Post-Cartesian intellectual and scientific enquiry has
witnessed an explosion in attempts to move beyond the
dichotomy of mind vs. matter and develop and criticise
triadic structures of thought.

This has unleashed modes of thinking which relate the figure
of the third to fundamental questions of subjectivity and
self-consciousness. With this conference we want to create
an opportunity to engage in an interdisciplinary debate on
continuities and discontinuities between tripartite
configurations during the last 200 years.

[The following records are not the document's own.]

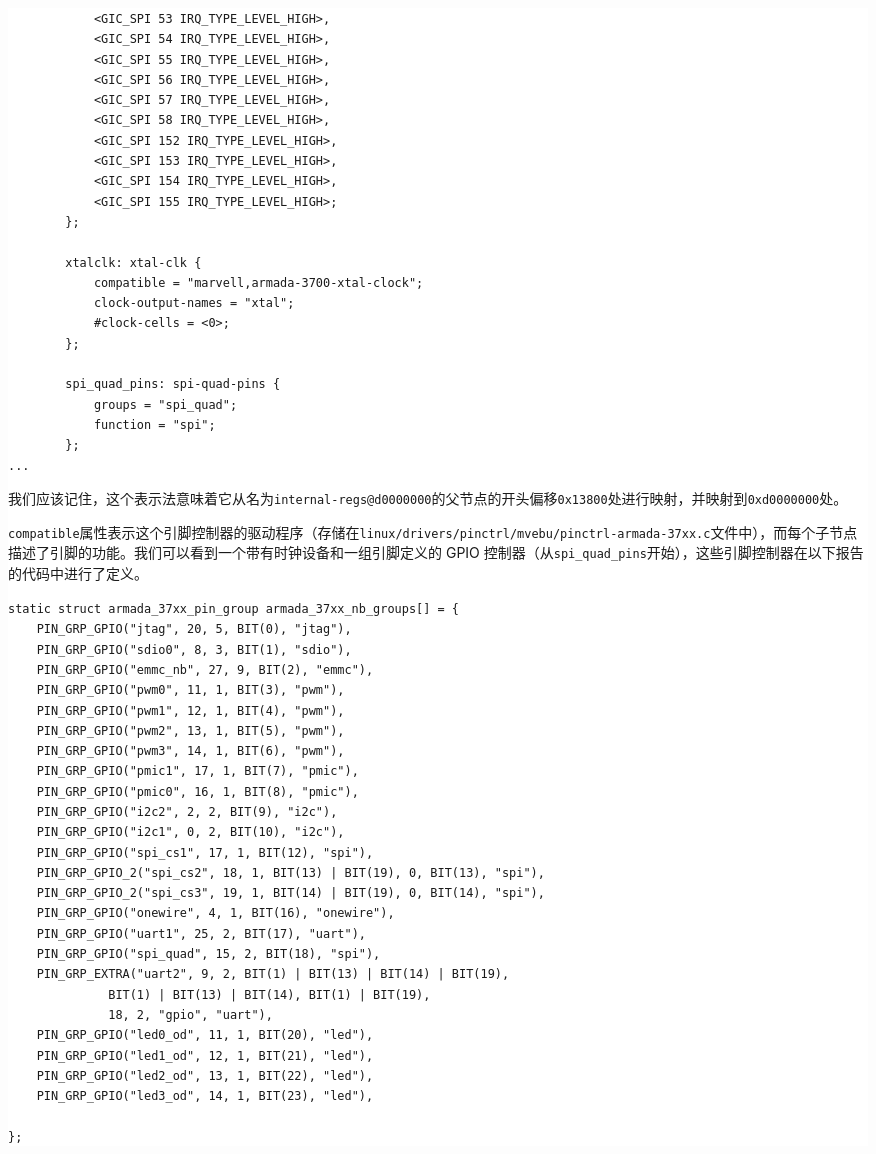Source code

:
 ```
            <GIC_SPI 53 IRQ_TYPE_LEVEL_HIGH>,
            <GIC_SPI 54 IRQ_TYPE_LEVEL_HIGH>,
            <GIC_SPI 55 IRQ_TYPE_LEVEL_HIGH>,
            <GIC_SPI 56 IRQ_TYPE_LEVEL_HIGH>,
            <GIC_SPI 57 IRQ_TYPE_LEVEL_HIGH>,
            <GIC_SPI 58 IRQ_TYPE_LEVEL_HIGH>,
            <GIC_SPI 152 IRQ_TYPE_LEVEL_HIGH>,
            <GIC_SPI 153 IRQ_TYPE_LEVEL_HIGH>,
            <GIC_SPI 154 IRQ_TYPE_LEVEL_HIGH>,
            <GIC_SPI 155 IRQ_TYPE_LEVEL_HIGH>;
        };

        xtalclk: xtal-clk {
            compatible = "marvell,armada-3700-xtal-clock";
            clock-output-names = "xtal"; 
            #clock-cells = <0>;
        };

        spi_quad_pins: spi-quad-pins {
            groups = "spi_quad";
            function = "spi";
        };
...
```

我们应该记住，这个表示法意味着它从名为`internal-regs@d0000000`的父节点的开头偏移`0x13800`处进行映射，并映射到`0xd0000000`处。

`compatible`属性表示这个引脚控制器的驱动程序（存储在`linux/drivers/pinctrl/mvebu/pinctrl-armada-37xx.c`文件中），而每个子节点描述了引脚的功能。我们可以看到一个带有时钟设备和一组引脚定义的 GPIO 控制器（从`spi_quad_pins`开始），这些引脚控制器在以下报告的代码中进行了定义。

```
static struct armada_37xx_pin_group armada_37xx_nb_groups[] = {
    PIN_GRP_GPIO("jtag", 20, 5, BIT(0), "jtag"),
    PIN_GRP_GPIO("sdio0", 8, 3, BIT(1), "sdio"),
    PIN_GRP_GPIO("emmc_nb", 27, 9, BIT(2), "emmc"),
    PIN_GRP_GPIO("pwm0", 11, 1, BIT(3), "pwm"),
    PIN_GRP_GPIO("pwm1", 12, 1, BIT(4), "pwm"),
    PIN_GRP_GPIO("pwm2", 13, 1, BIT(5), "pwm"),
    PIN_GRP_GPIO("pwm3", 14, 1, BIT(6), "pwm"),
    PIN_GRP_GPIO("pmic1", 17, 1, BIT(7), "pmic"),
    PIN_GRP_GPIO("pmic0", 16, 1, BIT(8), "pmic"),
    PIN_GRP_GPIO("i2c2", 2, 2, BIT(9), "i2c"),
    PIN_GRP_GPIO("i2c1", 0, 2, BIT(10), "i2c"),
    PIN_GRP_GPIO("spi_cs1", 17, 1, BIT(12), "spi"),
    PIN_GRP_GPIO_2("spi_cs2", 18, 1, BIT(13) | BIT(19), 0, BIT(13), "spi"),
    PIN_GRP_GPIO_2("spi_cs3", 19, 1, BIT(14) | BIT(19), 0, BIT(14), "spi"),
    PIN_GRP_GPIO("onewire", 4, 1, BIT(16), "onewire"),
    PIN_GRP_GPIO("uart1", 25, 2, BIT(17), "uart"),
    PIN_GRP_GPIO("spi_quad", 15, 2, BIT(18), "spi"),
    PIN_GRP_EXTRA("uart2", 9, 2, BIT(1) | BIT(13) | BIT(14) | BIT(19),
              BIT(1) | BIT(13) | BIT(14), BIT(1) | BIT(19),
              18, 2, "gpio", "uart"),
    PIN_GRP_GPIO("led0_od", 11, 1, BIT(20), "led"),
    PIN_GRP_GPIO("led1_od", 12, 1, BIT(21), "led"),
    PIN_GRP_GPIO("led2_od", 13, 1, BIT(22), "led"),
    PIN_GRP_GPIO("led3_od", 14, 1, BIT(23), "led"),

};
```
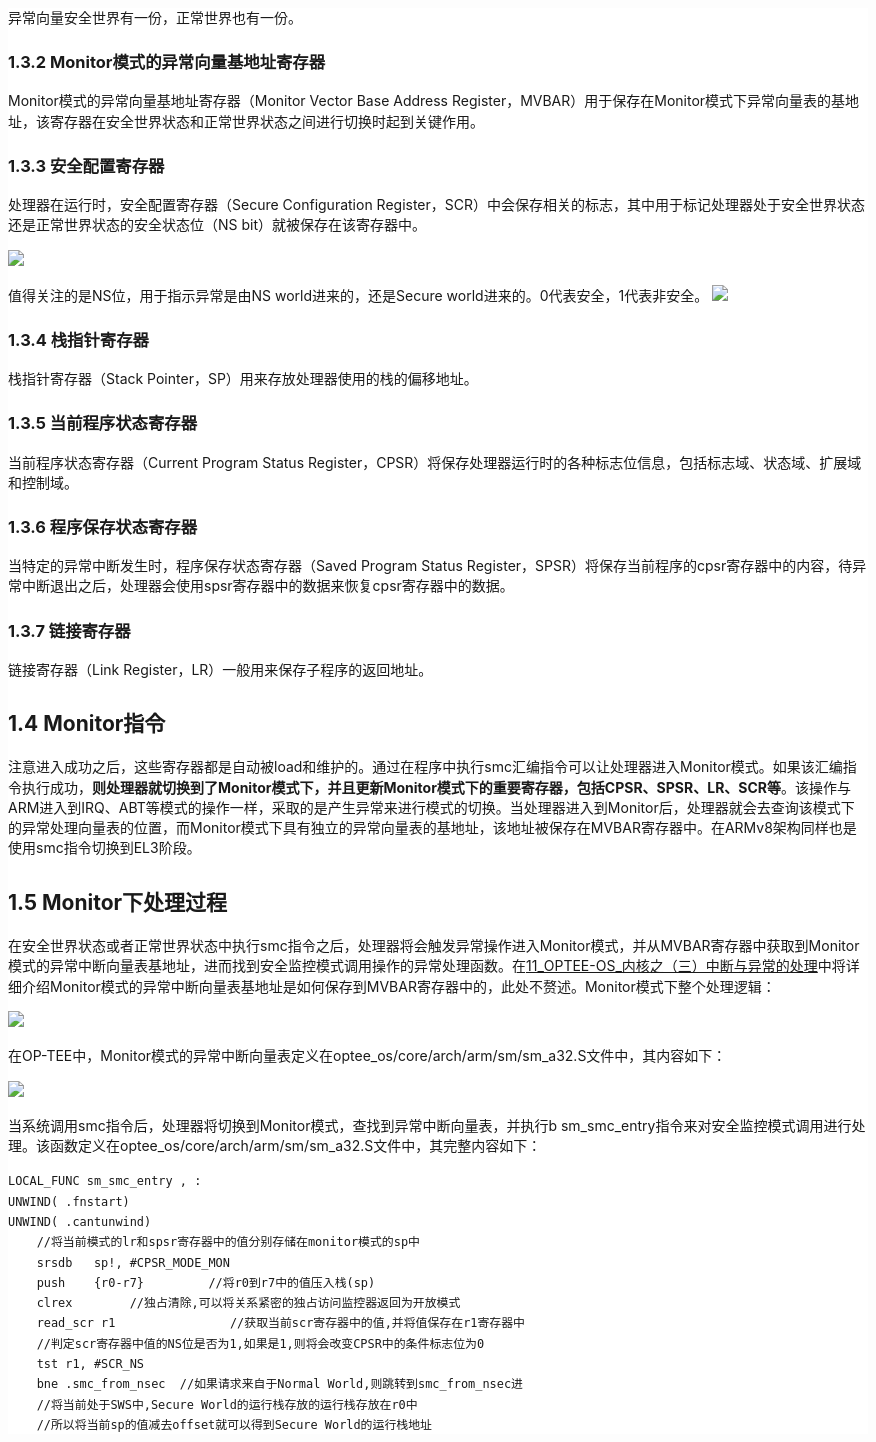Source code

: 异常向量安全世界有一份，正常世界也有一份。

### 1.3.2 Monitor模式的异常向量基地址寄存器
Monitor模式的异常向量基地址寄存器（Monitor Vector Base Address Register，MVBAR）用于保存在Monitor模式下异常向量表的基地址，该寄存器在安全世界状态和正常世界状态之间进行切换时起到关键作用。

### 1.3.3 安全配置寄存器
处理器在运行时，安全配置寄存器（Secure Configuration Register，SCR）中会保存相关的标志，其中用于标记处理器处于安全世界状态还是正常世界状态的安全状态位（NS bit）就被保存在该寄存器中。

![](https://raw.githubusercontent.com/carloscn/images/main/typora20221005154918.png)

值得关注的是NS位，用于指示异常是由NS world进来的，还是Secure world进来的。0代表安全，1代表非安全。
![](https://raw.githubusercontent.com/carloscn/images/main/typora20221005154941.png)

### 1.3.4 栈指针寄存器
栈指针寄存器（Stack Pointer，SP）用来存放处理器使用的栈的偏移地址。

### 1.3.5 当前程序状态寄存器
当前程序状态寄存器（Current Program Status Register，CPSR）将保存处理器运行时的各种标志位信息，包括标志域、状态域、扩展域和控制域。

### 1.3.6 程序保存状态寄存器
当特定的异常中断发生时，程序保存状态寄存器（Saved Program Status Register，SPSR）将保存当前程序的cpsr寄存器中的内容，待异常中断退出之后，处理器会使用spsr寄存器中的数据来恢复cpsr寄存器中的数据。

### 1.3.7 链接寄存器
链接寄存器（Link Register，LR）一般用来保存子程序的返回地址。

## 1.4 Monitor指令
注意进入成功之后，这些寄存器都是自动被load和维护的。通过在程序中执行smc汇编指令可以让处理器进入Monitor模式。如果该汇编指令执行成功，**则处理器就切换到了Monitor模式下，并且更新Monitor模式下的重要寄存器，包括CPSR、SPSR、LR、SCR等**。该操作与ARM进入到IRQ、ABT等模式的操作一样，采取的是产生异常来进行模式的切换。当处理器进入到Monitor后，处理器就会去查询该模式下的异常处理向量表的位置，而Monitor模式下具有独立的异常向量表的基地址，该地址被保存在MVBAR寄存器中。在ARMv8架构同样也是使用smc指令切换到EL3阶段。

## 1.5 Monitor下处理过程

在安全世界状态或者正常世界状态中执行smc指令之后，处理器将会触发异常操作进入Monitor模式，并从MVBAR寄存器中获取到Monitor模式的异常中断向量表基地址，进而找到安全监控模式调用操作的异常处理函数。在[11_OPTEE-OS_内核之（三）中断与异常的处理](https://github.com/carloscn/blog/issues/101)中将详细介绍Monitor模式的异常中断向量表基地址是如何保存到MVBAR寄存器中的，此处不赘述。Monitor模式下整个处理逻辑：

![](https://raw.githubusercontent.com/carloscn/images/main/typora20221005155347.png)

在OP-TEE中，Monitor模式的异常中断向量表定义在optee_os/core/arch/arm/sm/sm_a32.S文件中，其内容如下：

![](https://raw.githubusercontent.com/carloscn/images/main/typora20221005153346.png)

当系统调用smc指令后，处理器将切换到Monitor模式，查找到异常中断向量表，并执行b sm_smc_entry指令来对安全监控模式调用进行处理。该函数定义在optee_os/core/arch/arm/sm/sm_a32.S文件中，其完整内容如下：

```assembly
LOCAL_FUNC sm_smc_entry , :
UNWIND( .fnstart)
UNWIND( .cantunwind)
	//将当前模式的lr和spsr寄存器中的值分别存储在monitor模式的sp中
    srsdb   sp!, #CPSR_MODE_MON    
    push    {r0-r7}         //将r0到r7中的值压入栈(sp)    
    clrex        //独占清除,可以将关系紧密的独占访问监控器返回为开放模式    
    read_scr r1                //获取当前scr寄存器中的值,并将值保存在r1寄存器中    
    //判定scr寄存器中值的NS位是否为1,如果是1,则将会改变CPSR中的条件标志位为0    
    tst r1, #SCR_NS    
    bne .smc_from_nsec  //如果请求来自于Normal World,则跳转到smc_from_nsec进    
    //将当前处于SWS中,Secure World的运行栈存放的运行栈存放在r0中    
    //所以将当前sp的值减去offset就可以得到Secure World的运行栈地址    
```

Linking the imaginative and theoretical implications of
these structures to post-Enlightenment culture’s unease with
both ambivalence and binary oppositions has been a central
preoccupation of cultural theory (e.g. the Frankfurt School,
J. Habermas, N. Elias, Z. Bauman). The conference will
pursue this further and ask whether the modern human
condition can be adequately captured as an unfinished
project of invoking third agents to reconfigure ambivalence
and binarity.


We are inviting contributions in the following fields:

1. Philosophy and Theology:
· 1800 and all that? The late 18th century as a paradigm shift
· Idealism and Materialism
· German philosophy - French theory: the migrations of thirdness
· Configurations of the Third in Modern Theology
· Chiliasm, millenarianism and utopia in the 19th and 20th centuries

2. History & Philosophy of Science:
· Third bodies
· Parasites, epidemics, infections: configurations of the Third in the
history of medicine
· The dialectics of evolution
· The uncertainty principle and metareflexivity in modern science

3. Social and Political Sciences:
· Third ways
· Money, circulation, acceleration: reflections on modernity
· Concepts of time and space in postcolonial discourse
· Jürgen Habermas and the public sphere
· Giorgio Agamben’s concept of ‘homo sacer’

4. Literary Studies:
· The Third as a literary theme: demigods and
angels, rivals and voyeurs, pícaros and tricksters
· Theories of metaphor
· Reader-response criticism and the author-text-reader triangle
· The sublime, the uncanny, the individual: psychoanalysis and literature

5. Media Studies / Cultural Studies:
· Intertextuality, Intermediality
· Tertiary models in media studies and communication theory
· Configurations of the uncanny in media studies
· The Third in cultural studies (eg cultural materialism, postcolonial
theory)
· The notion of 'ecology' in cultural theory


Papers are welcome in English, French and German.

Abstracts should be sent to

Ulrich Bröckling ([email protected]),
Ian Cooper ([email protected]),
and Bernhard Malkmus ([email protected])

by 15 January 2005.

A selection of papers will be published.